━━━ Records to use

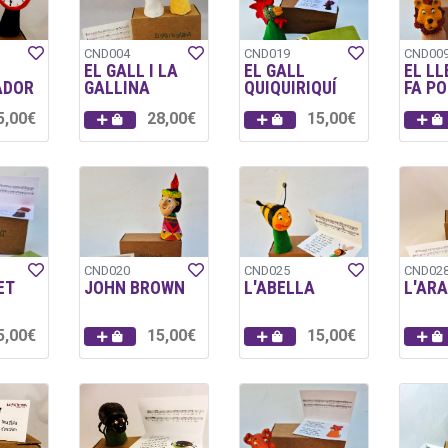
CND004
CND019
CND00
EL GALL I LA
EL GALL
EL LL
ADOR
GALLINA
QUIQUIRIQUÍ
FA PO
5,00€
28,00€
15,00€
CND020
CND025
CND02
ET
JOHN BROWN
L'ABELLA
L'AR
5,00€
15,00€
15,00€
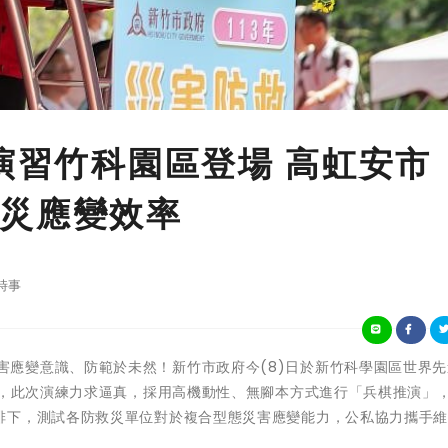
救演習竹科園區登場 高虹安市
災應變效率
時事
提升全民災害應變意識、防範於未然！新竹市政府今(8)日於新竹科學園區世界
示，此次演練力求逼真，採用高機動性、無腳本方式進行「兵棋推演」
排下，測試各防救災單位對於複合型態災害應變能力，公私協力攜手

━━━━━━

Task to carry out: Write out every line of the data above verbatim, leaving out the picture markers.

Answer area:
CND004
CND019
CND00
EL GALL I LA
EL GALL
EL LL
ADOR
GALLINA
QUIQUIRIQUÍ
FA PO
5,00€
28,00€
15,00€
CND020
CND025
CND02
ET
JOHN BROWN
L'ABELLA
L'AR
5,00€
15,00€
15,00€
救演習竹科園區登場 高虹安市
災應變效率
時事
提升全民災害應變意識、防範於未然！新竹市政府今(8)日於新竹科學園區世界
示，此次演練力求逼真，採用高機動性、無腳本方式進行「兵棋推演」
排下，測試各防救災單位對於複合型態災害應變能力，公私協力攜手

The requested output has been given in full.